Most of the land was concentrated in a single supercontinent. Plate tectonics explains how it broke up into today's continents. About 200 million years ago, it broke into pieces that drifted apart and eventually became today’s continents. This idea became known as the theory of continental drift.
Throughout history, people assumed that the continents were fixed in place. In 1912, German meteorologist Alfred Wegener challenged this prevailing notion. He argued that today's continents were once part of a supercontinent called Pangaea, from the Greek words meaning "all Earth."




Wegener’s Evidence

Studying global maps, Wegener noticed (like others before him) that Africa and South America look like pieces of a jigsaw puzzle. The widespread distribution of certain rock formations and fossils often in unlikely places further convinced him that all the continents had once been joined.

"It is just as if we were to refit the torn pieces of a newspaper by matching their edges, and then check whether the lines of print run smoothly across.

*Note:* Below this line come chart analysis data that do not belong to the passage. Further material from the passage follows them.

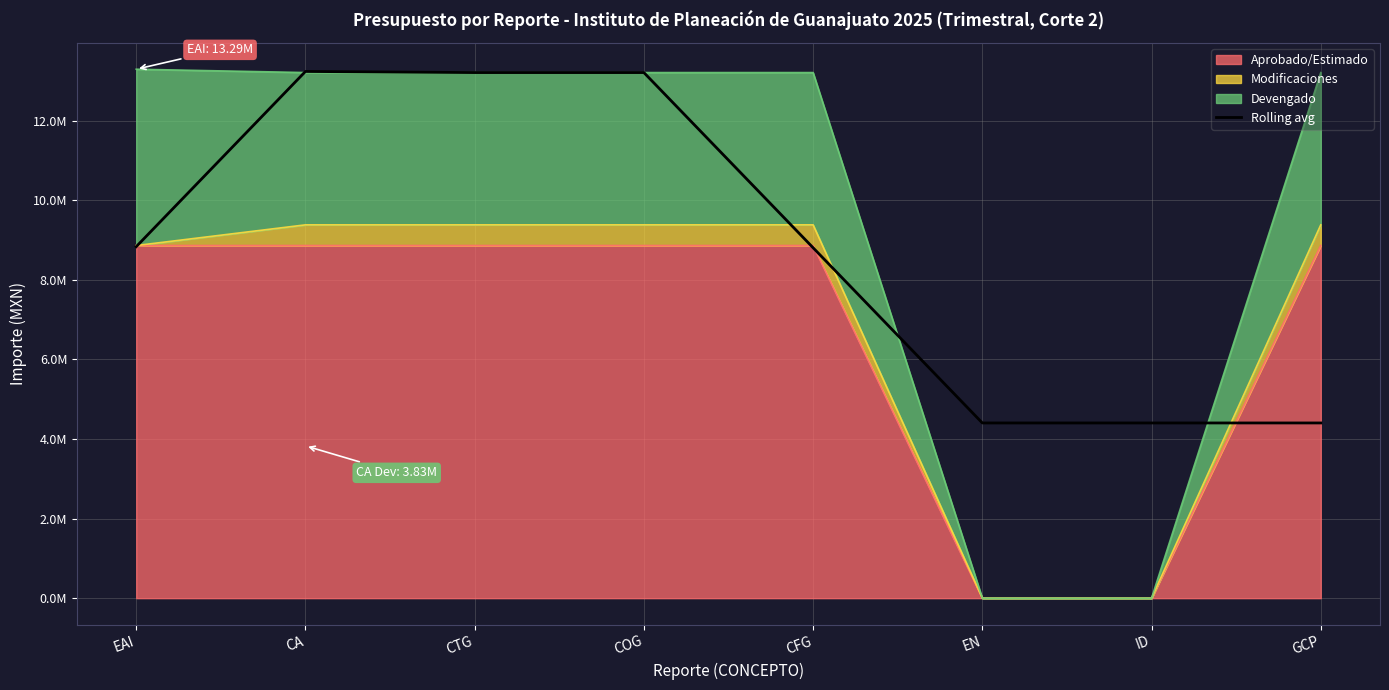

Which has a higher value, GCP or CFG?

CFG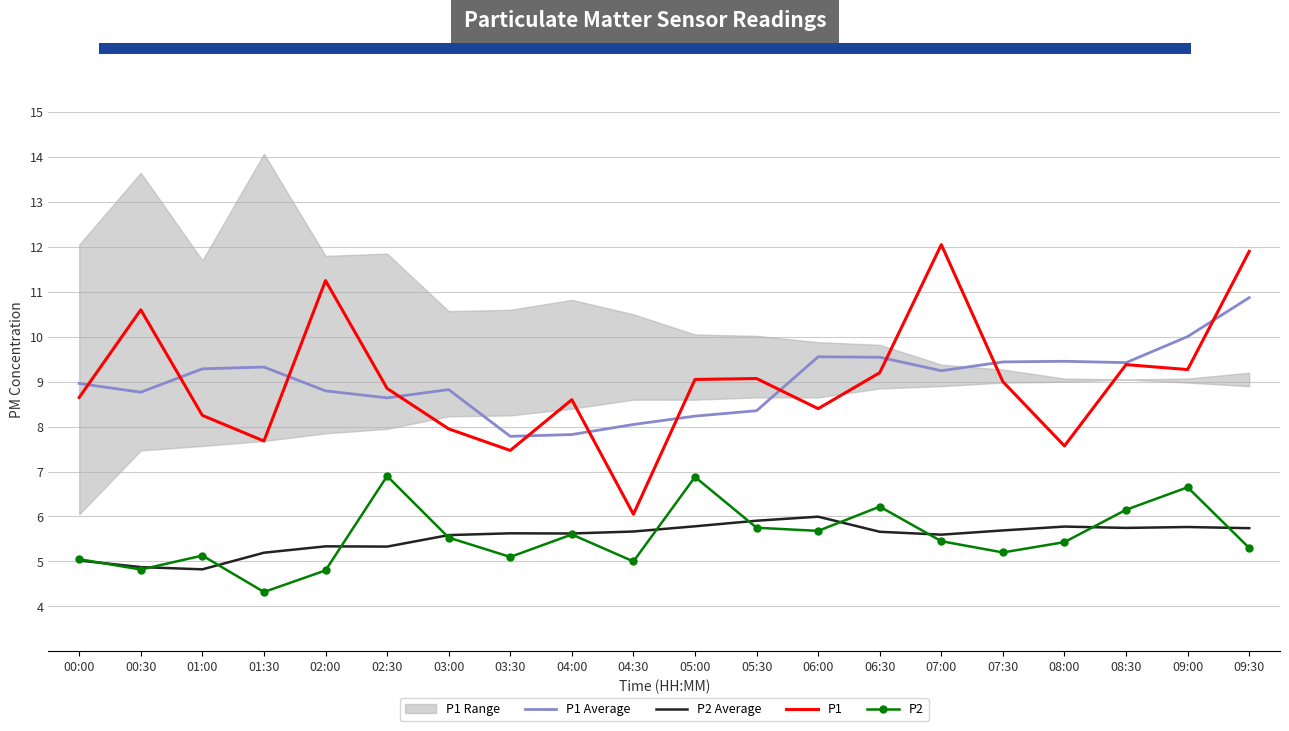

Rank the series at 07:30 from highest to lowest value.

P1 Average, P1, P2 Average, P2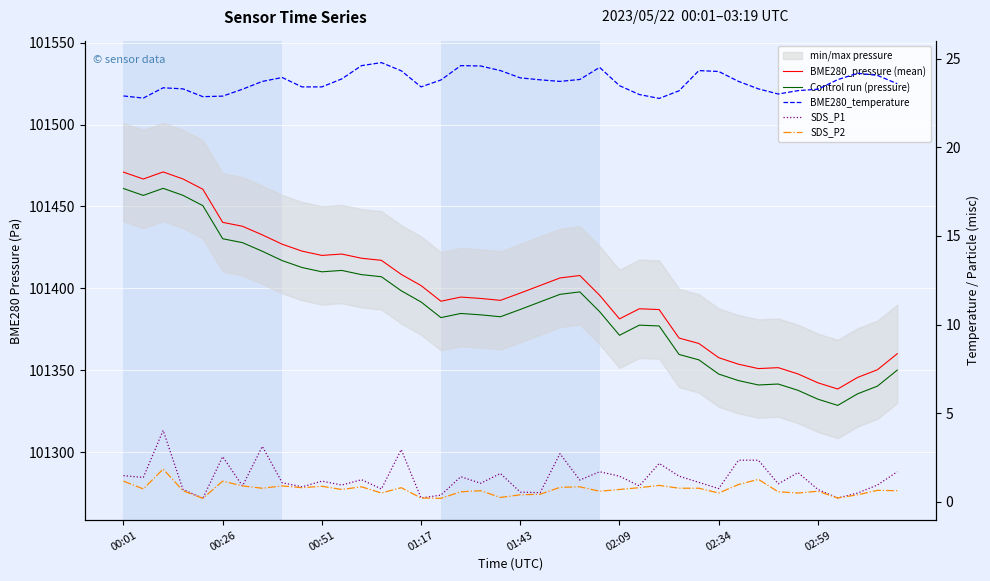

Is it true that BME280_temperature equals 23.2 at 28?

True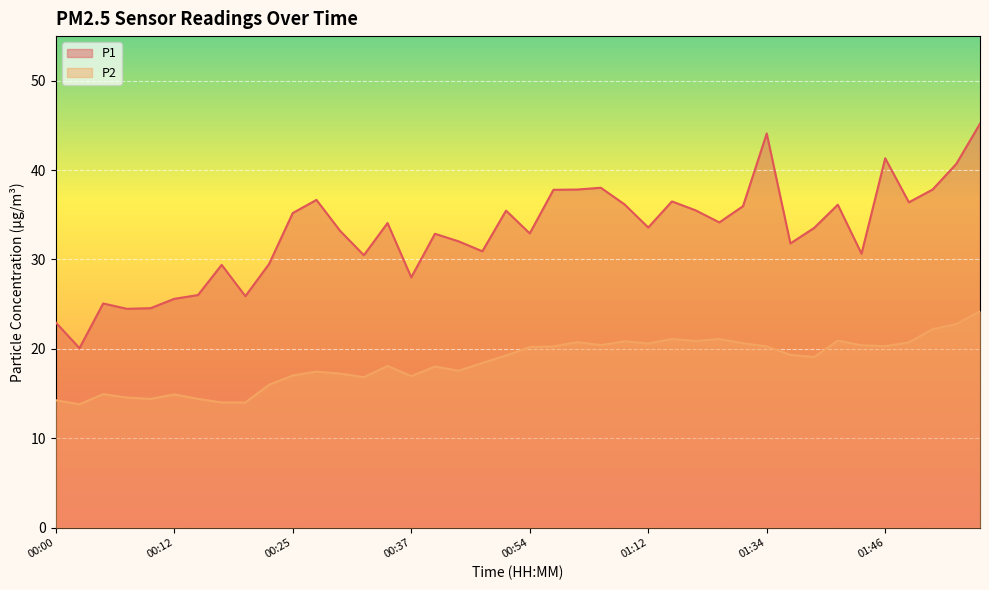

Where is the first local maximum for P1?

00:05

If they do, there is nothing left but to conclude that the pieces were in fact once joined in this way."
– Alfred Wegener

  [Photo: Today]
[Photo: 200 Million Years Ago]

Ludicrous or Prophetic?

[Photo: Alfred Wegener]

"Can geology still call itself a science, when it is possible for such a theory as this to run wild?"
– Rollin T. Chamberlain, University of Chicago, 1928

Wegener's theory was widely ridiculed particularly in the U.S. The chief criticism was that he failed to adequately explain what forces caused continents to drift.

"I believe that the final resolution of the problem can come only from geophysics, since only that branch of science provides sufficiently precise methods."
– Alfred Wegener, 1927

When geophysicists began probing the ocean floor several decades later, Wegener’s ideas were shown to be basically correct.